Deutsche Staatsbürgerin bereitete Anschlag in Pjatigorsk im Auftrag Kiews vor

Der russische Inlandsgeheimdienst FSB gab heute morgen die Festnahme einer deutschen Staatsbürgerin bekannt. Sie wird beschuldigt, zusammen mit einem Komplizen einen Anschlag auf eine Polizeistation geplant zu haben.

Eine deutsche Staatsbürgerin (Geburtsjahr 1969) soll im Auftrag des ukrainischen Geheimdiensts einen Terroranschlag im südrussischen Pjatigorsk geplant haben. Wie der russische Inlandsgeheimdienst FSB berichtet, habe sie vorgehabt, möglichst viele Polizeibeamte zu töten. Der Anschlag sei für diesen Morgen geplant gewesen. 

Ein selbstgebauter, 1,5 Kilogramm schwerer Sprengsatz sei im Rucksack der Festgenommenen gefunden worden. 

Laut Planung hätte ein Bürger eines zentralasiatischen Landes die Zündung aus der Ferne auslösen sollen, der Tod der Deutschen sei eingeplant gewesen. Beide Personen sind mittlerweile im Polizeigewahrsam.

Der Mann aus Zentralasien ist im Jahr 1997 geboren und wird als „Anhänger radikaler Ideologien“ beschrieben.

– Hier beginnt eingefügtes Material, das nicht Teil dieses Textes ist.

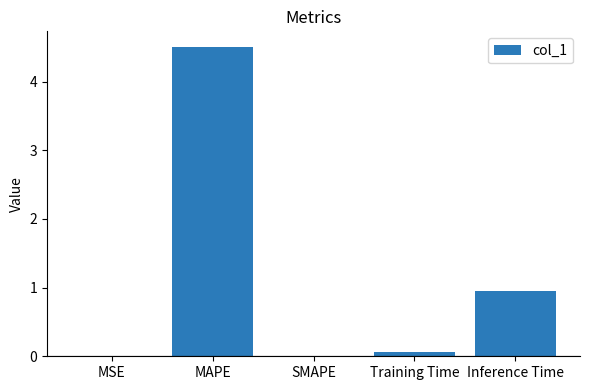

What is the change in value from MAPE to Inference Time?

-3.6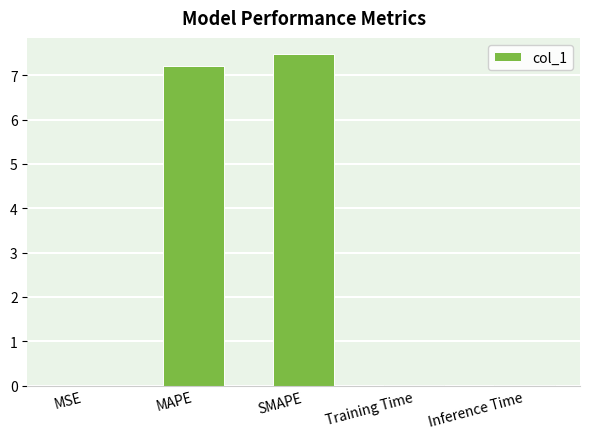

The value at MAPE is 7.2. True or false?

True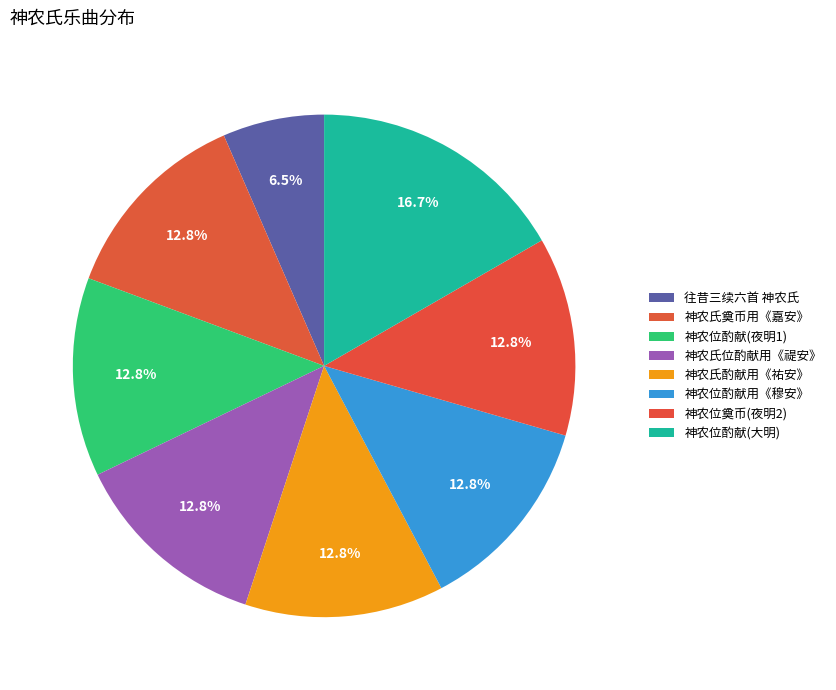

How many segments does this pie chart have?

8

Die die Anschlagsplanung steuernden ukrainischen Geheimdienstmitarbeiter hätten sich als Mitglieder einer international agierenden Terrororganisation ausgegeben. Die Deutschen seien in Betrugskriminalität verwickelt gewesen und hätten als unfreiwillige Selbstmordattentäterin geopfert werden sollen, so die Behörden.  

Beide Attentäter haben ein Geständnis abgelegt. Der junge Mann bekannt, einen Eid auf den islamischen Staat abgelegt zu haben.